So it was “The Honeymooners” versus “Family Ties”; Ed Norton versus Alex Keaton. What we saw Thursday night in the vice-presidential debate wasn’t only an argument about policy, it was a look at two different eras in American family life.
Vice President Joe Biden, of course, could stand on Neptune and distract attention away from the sun. He entered the Senate in 1973, back when the old Democratic giants from the New Deal era still roamed the earth. Every sentimental tone of voice, every ebullient and condescending grin brought you back to the kitchen tables in working-class Catholic neighborhoods of places like Scranton, Pa., Chicago, San Francisco, Providence, R.I., and Philadelphia.
That was a time, much more so than now, when there were still regional manners, regional accents and greater distance from the homogenizing influence of mass culture. That was a culture in which emotion was put out there on display — screaming matches between family members who could erupt in chest-poking fury one second and then loyalty until death affection the next.
Biden gave America the full opera Thursday night, and I suspect there will be as many reactions as there are partisan flavors. Democrats will obviously be cheered by his aggressive, impassioned and offensive performance.
It will be the crowning irony of the No Drama Obama campaign that it took a man who exudes more drama than a decade of Latin American soap operas to get Democrats out of their funk.
Biden clearly ended the psychic slide. He took it to Representative Paul Ryan on the inexplicability of the Republican tax plan. He had his best moments on the subjects in which Ryan is strongest, like budgets.
At the same time, my in-box was filled with a certain number of people who would be happy if they could spend the next few weeks delivering some punches to Biden, and not just Republicans. What do independents want most? They want people who will practice a more respectful brand of politics, who will behave the way most Americans try to behave in their dealings: respectfully, maybe even pausing to listen for a second. To them, Biden will seem like an off-putting caricature of the worst of old-style politics.
This is not just an issue of manners. It is: How are we going to practice the kind of politics that will help us avert the so-called fiscal cliff? How are we going to balance the crosscutting challenges, like increasing growth while reducing long-term debt?
A lot of people will look at Biden’s performance and see a style of politics that makes complex trade-offs impossible.
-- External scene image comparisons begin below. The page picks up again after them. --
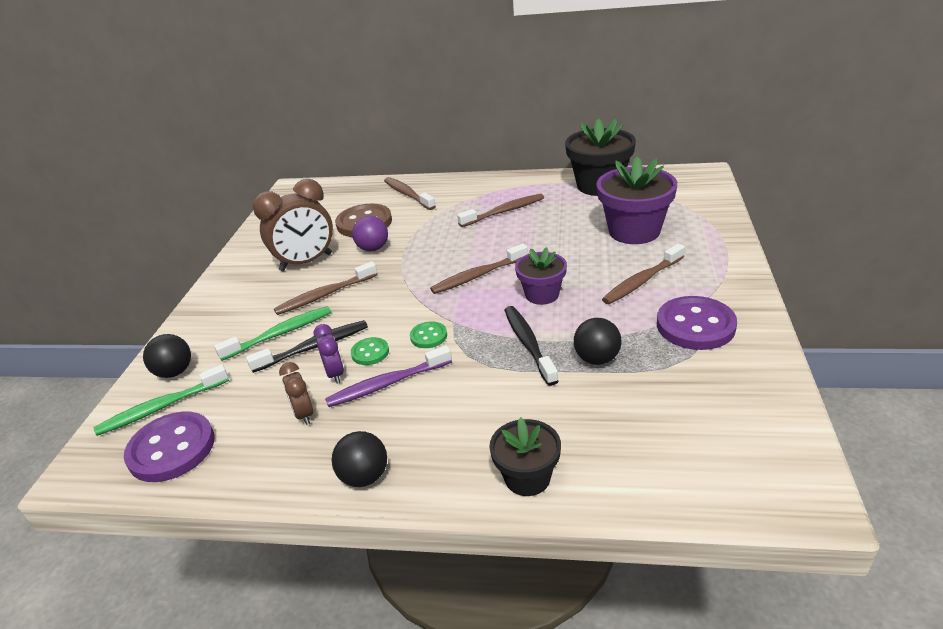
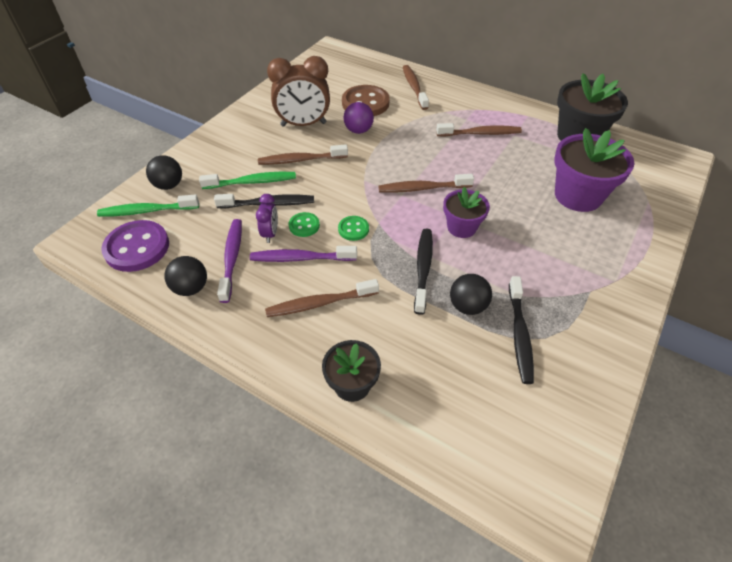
camera: 20 degrees right, 15 degrees up
brown clock [279,362,314,425] -> purple toothbrush [217,219,242,303]
black ball [332,431,387,487] -> black ball moved to [164,256,207,296]
brown toothbrush [602,244,685,304] -> brown toothbrush moved to [265,279,379,317]
purple button [657,296,737,350] -> none
none -> black toothbrush [509,276,534,384]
The people who think this way swing general elections.
Ryan hails from a different era, not the era of the 1950s diner, but the era of the workout gym. By Ryan’s time, the national media culture was pervasive. The tone was cool, not hot. The meritocracy had kicked in and ambitious young people had learned to adopt a low friction manner. Ryan emerges from this culture in the same way Barack Obama does.
This is a generation armed with self-awareness. In this generation, you roll your eyes at anyone who is quite so flamboyantly demonstrative as the vice president.
In addition, Ryan was nurtured by the conservative policy apparatus, and he had a tendency Thursday night to talk about policy even when he was asked about character. I would not say he defined a personality as firmly as he might have, but he did an excellent job of demonstrating policy professionalism. This debate was excessive in its attention to foreign policy — an arena that is a voting issue for very few. Ryan demonstrated amazing fluency, given how little time he has spent working in these areas.
He was strong on Obama’s economic failures, strong on the Libya debacle (though why do candidates always cram too many topics into their answers early in any debate), and he did have a few chances to highlight the Obama campaign’s crucial weaknesses: the relative absence of any positive agenda and the relative absence of any large plans for the next four years.
By the end, voters will have noticed one large irony. Emotionally, Biden dominated the night. Democrats were wondering if the Obama administration was a spent force, too exhausted to carry on. They don’t have to wonder about that anymore. But, substantively, it is the Romney-Ryan proposals that were the center of attention. Some of those proposals are unpopular (Medicare, which was woefully undercovered). Some are popular (taxes). But most of the discussion was on Romney plans because the other side just doesn’t have many.
This was a battle of generations. The age difference was the undercurrent of every exchange. The older man had the virility, but, in a way, that will seem antique to many.